Pero esto no entra en los esquemas de la corrección política. Ahora ya no somos simplemente sordos: somos miembros de la «comunidad sorda», con idioma propio, con «señas de identidad» culturales, con activistas subvencionados que hablan por nosotros. Se nos mete en el saco del identitarismo, no como personas reales, sino como fichas útiles en el relato emocional del Estado sentimental.
Contra el exterminio semántico: minusválido no es un insulto
La persecución de palabras como «minusválido», «inválido», «disminuido» o «mermado» se presenta como una conquista de la sensibilidad. Pero en realidad es una forma de censura posmoderna. Estas palabras no insultan: describen. No degradan: constatan. No excluyen: nombran.
Y lo más grave es que esta guerra semántica esconde otra mucho más brutal: la de la eliminación física de quienes no encajan en el molde. Hoy, el 90% de los fetos diagnosticados con síndrome de Down son abortados.
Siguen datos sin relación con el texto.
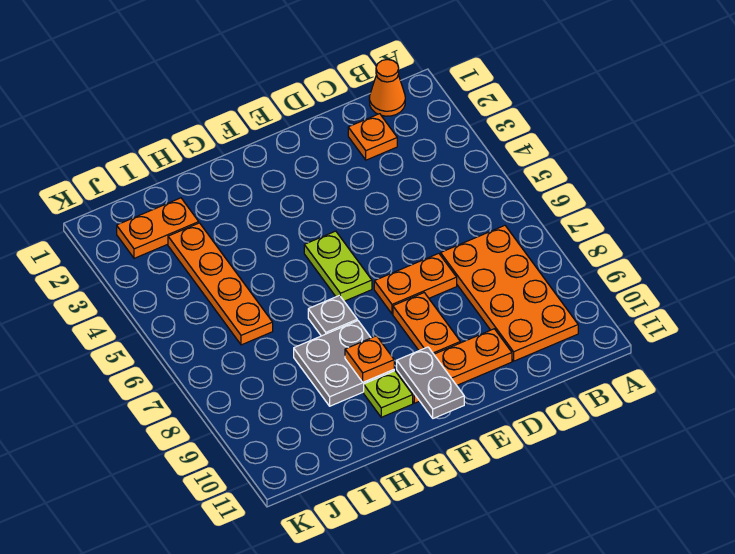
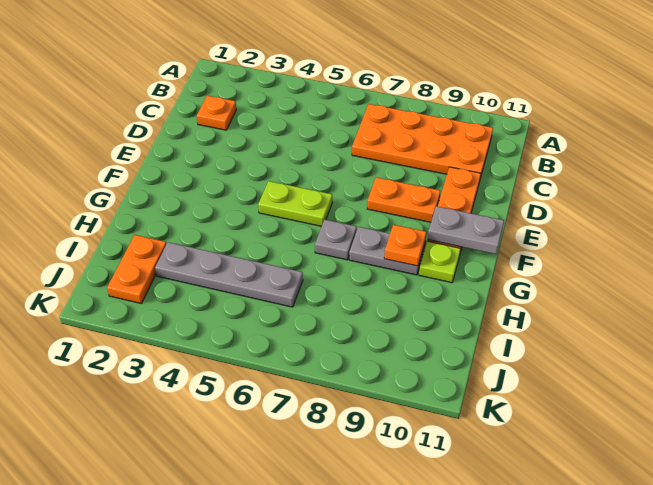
orange 1x1 cone [369,59,405,116] -> none
orange 1x2 plate [374,253,457,314] -> none
grey 2x2 plate [294,321,394,406] -> grey 1x2 plate [349,227,425,275]
orange 1x4 plate [168,223,273,345] -> grey 1x4 plate [155,242,303,307]

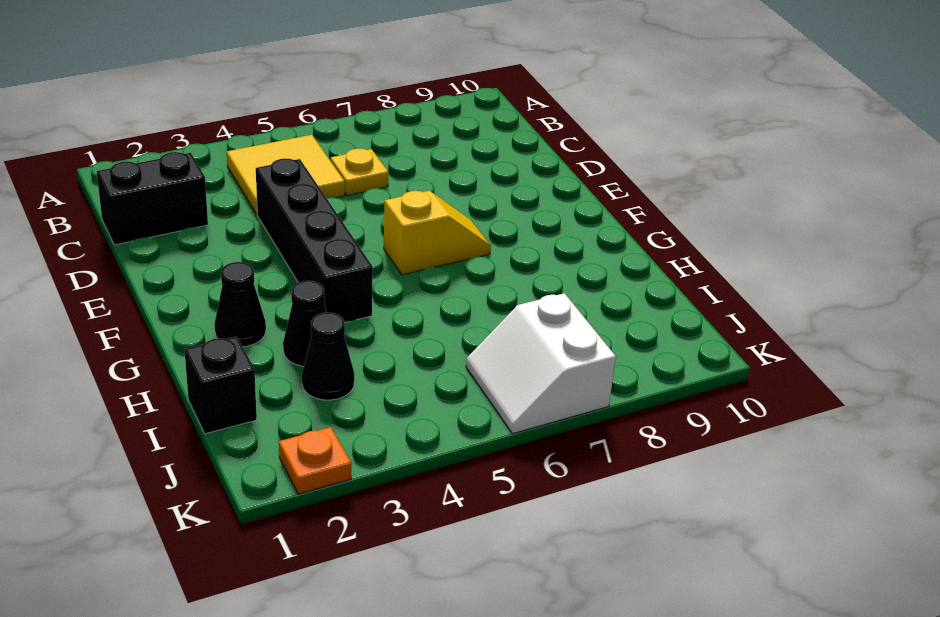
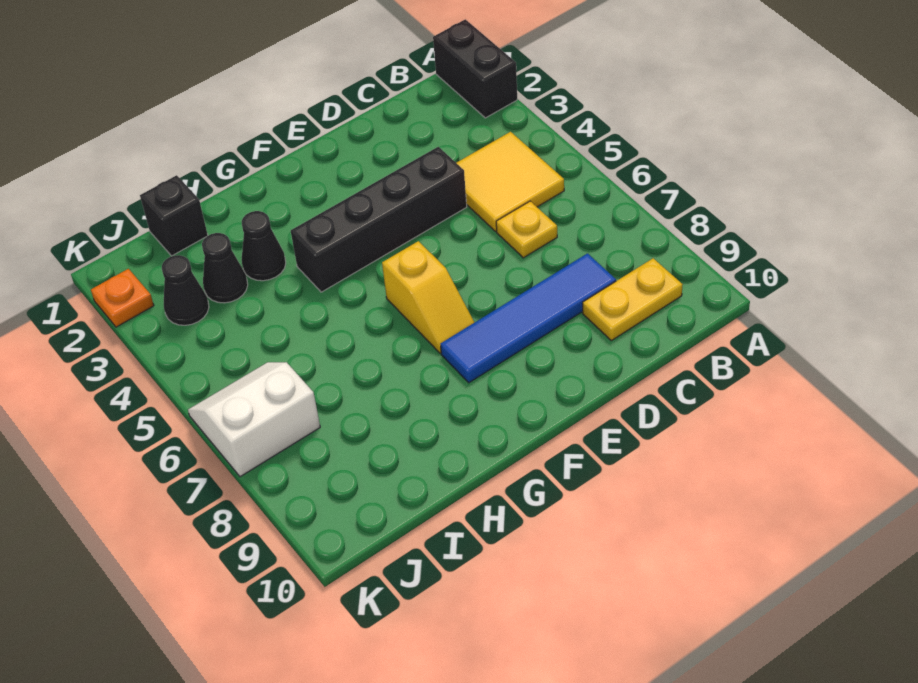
none -> yellow 1x2 plate [583,258,683,341]
black 1x2 brick [97,152,208,245] -> black 1x2 brick moved to [433,19,517,118]
none -> blue 1x4 tile [441,253,616,383]
black 1x1 cone [215,262,266,347] -> black 1x1 cone moved to [162,255,209,325]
En nombre de la autonomía reproductiva, se consuma una selección eugenésica silenciosa. Se destruye al diferente, pero eso sí, con lenguaje inclusivo. No se dice minusválido: se le elimina antes de que nazca.
Esto no es nuevo. En Esparta, los niños con malformaciones eran despeñados en el monte Taigeto. Hoy se les suprime con técnicas médicas y se celebra como un triunfo del progreso. El crimen ya no es matar, sino nombrar mal. Ya no se tolera la existencia de lo imperfecto. Se oculta o se aniquila, pero con palabras suaves y políticas de «cuidados».
El sentimentalismo tóxico: pegamento del nuevo totalitarismo
Toda esta maquinaria no sería posible sin el sentimentalismo tóxico, que ha colonizado todas las instituciones: la escuela, la universidad, los medios de comunicación, los partidos políticos y hasta los tribunales.
El sentimentalismo tóxico anula el pensamiento crítico, sustituye el argumento por la lágrima, el dato por el testimonio lacrimógeno, la verdad por la emoción. Nos gobiernan emociones prefabricadas: se legisla desde el trauma, se adoctrina desde la susceptibilidad y se censura desde la ofensa. Se enseña a sentir, no a pensar. Se premia la herida, no la superación.
Ya no importa si una idea es verdadera: importa si molesta. Ya no importa si una palabra es precisa: importa si hiere. Y como todo el mundo quiere evitar ser señalado como «insensible», el resultado es una sociedad de mentirosos institucionales, que repiten fórmulas políticamente correctas mientras desprecian la realidad que esas fórmulas intentan esconder.
Conclusión: Nombrar es resistir
Nombrar las cosas como son se ha convertido en un acto de rebeldía. Decir «minusválido», «enano», «sordo», es rechazar la manipulación del lenguaje, es defender la verdad frente al sentimentalismo, es reivindicar el derecho a ver el mundo como es, no como la ideología progresista quiere que lo veamos.
Este ensayo no es una nostalgia reaccionaria. Es un grito de cordura. Porque la verdadera inclusión no se basa en ocultar la realidad, sino en afrontarla con respeto, dignidad y precisión. Porque la dignidad no nace del lenguaje, sino de la voluntad. Y porque no hay nada más ofensivo que el intento de protegernos de nosotros mismos.
Yo no oigo como tú, pero te escucho mejor que tú a mí. Porque yo sí quiero entender.